This Top Value Investment Tames Risk — And Yields 3.8%
Recent claims that stocks have reached the euphoria stage probably seem a bit out of touch to a lot of investors. While the market is at record highs and the bulls have mostly had their way for five or six years, I suspect many — maybe even most — investors are anything but euphoric.
#-ad_banner-#That’s because there’s nothing to warrant euphoria — and investors know it.
For instance, they’re well aware that not a whole lot has been done about the issues underlying the 2008 financial crisis. And the current recovery, while certainly a step up, is a big disappointment because millions of people have had to settle for lower-paying jobs and an eroding standard of living.
For reasons like these, most investors remain deeply skeptical of stocks and the economy, in my view. And I think most know full well this market is loaded with risk.

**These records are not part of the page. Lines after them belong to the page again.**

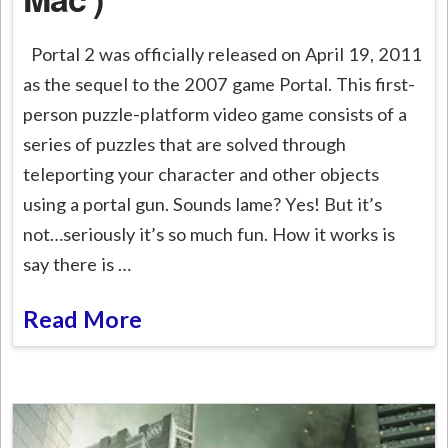
Portal 2 was officially released on April 19, 2011
as the sequel to the 2007 game Portal. This first-
person puzzle-platform video game consists of a
series of puzzles that are solved through
teleporting your character and other objects
using a portal gun. Sounds lame? Yes! But it’s
not…seriously it’s so much fun. How it works is
say there is …
Read More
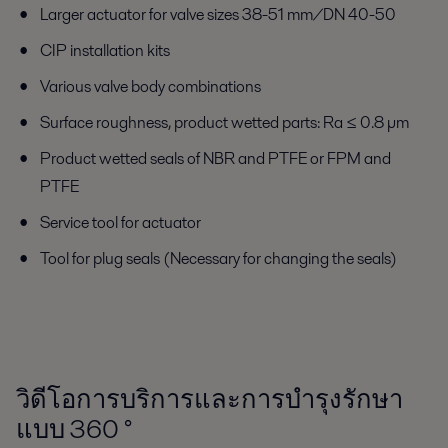
Larger actuator for valve sizes 38-51 mm/DN 40-50
CIP installation kits
Various valve body combinations
Surface roughness, product wetted parts: Ra ≤ 0.8 µm
Product wetted seals of NBR and PTFE or FPM and
PTFE
Service tool for actuator
Tool for plug seals (Necessary for changing the seals)
วิดีโอการบริการและการบำรุงรักษา
แบบ 360
°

Still, the long-term outlook for stocks is very promising because so many companies have the resources, vision and market leadership necessary to prosper on a global scale over time. The key nowadays is knowing how best to gain exposure to them while minimizing risk.

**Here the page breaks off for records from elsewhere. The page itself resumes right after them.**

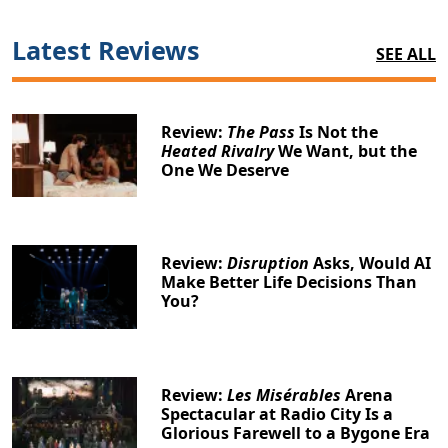
Latest Reviews
SEE ALL
Review:
The Pass
Is Not the
Heated Rivalry
We Want, but the
One We Deserve
Review:
Disruption
Asks, Would AI
Make Better Life Decisions Than
You?
Review:
Les Misérables
Arena
Spectacular at Radio City Is a
Glorious Farewell to a Bygone Era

Of course, you could essentially run your own mini mutual fund by doing all your own research and picking all your own stocks. And that’s perfectly fine… if you’ve got the time and inclination.
But you don’t have to do it that way. There are some great funds with long histories of successful stock-picking and competitive returns but well-below-average risk and well-above-market yields.
One of the best you can get your hands on: Cullen High Dividend Equity (Nasdaq: CHDEX).
This leading large-cap fund is run by one of the most experienced stock-pickers in the business — five-decade veteran James P. Cullen, who started his investing career back in the 1960s and co-founded Shafer Cullen Capital Management in 1983. Because of his dividend-focused, value-oriented approach, CHDEX is significantly less volatile than the overall stock market, typically by 30% during the past five years.
What’s more, the fund has long been an excellent dividend payer and currently has an attractive 3.8% yield, compared with the large value category average of 3% and the S&P 500’s paltry 1.8%.
To achieve this, Cullen looks for large, safe stocks with reasonable valuations, especially in terms of the price-to-earnings (P/E) and price-to-book (P/B) ratios. The underlying firms must also have above-average earnings growth prospects because of specific catalysts.
For instance, several factors should facilitate strong earnings growth for the fund’s #1 holding, pharmaceutical giant Merck (NYSE: MRK), which yields 3%.
Among these factors are aggressive cost-control measures and an impressive new-drug pipeline that should garner large profits from the already huge oncology market and the ballooning hepatitis C market. The following table lists CHDEX’s top five holdings with valuations, yields, fund weightings and catalysts for bottom-line growth.
Although three of CHDEX’s top five holdings are drugmakers, the fund isn’t disproportionately tilted toward pharmaceutical or other health care companies. Indeed, several other sectors have comparable fund weightings.
Compared with the large-value category, CHDEX has substantially greater allocations to the consumer defensive, communication services and real estate sectors, where there’s an abundance of less volatile stocks with higher yields. The fund is noticeably underweight in the riskier financial services and consumer cyclical sectors.
CHDEX isn’t typically a market beater, though it does usually deliver competitive long-term total returns relative to the S&P 500. As you can see, the fund’s 10-year record is pretty much neck-and-neck with the market’s.
At 1% of total assets, fund expenses are a little below average. The minimum initial investment is only $1,000.
Risks to Consider: Lead manager James Cullen, who has been running CHDEX since 2003, is getting on in years (he’s in his mid-70s). There’s no guarantee the fund will operate as always after his departure.
Action to Take –> I’m not terribly concerned about the future of CHDEX, despite the age of its lead manager. Cullen has surrounded himself with an experienced, value-oriented team that should be able to run the fund quite capably after he calls it a career.
Clearly, this fund isn’t for you if fast and furious growth is what you’re after. You’ll rarely, if ever, get that from CHDEX. However, it should remain a top choice for investors who’d like a stock fund that can deliver solid long-term returns and above-average yields while keeping a lid on risk.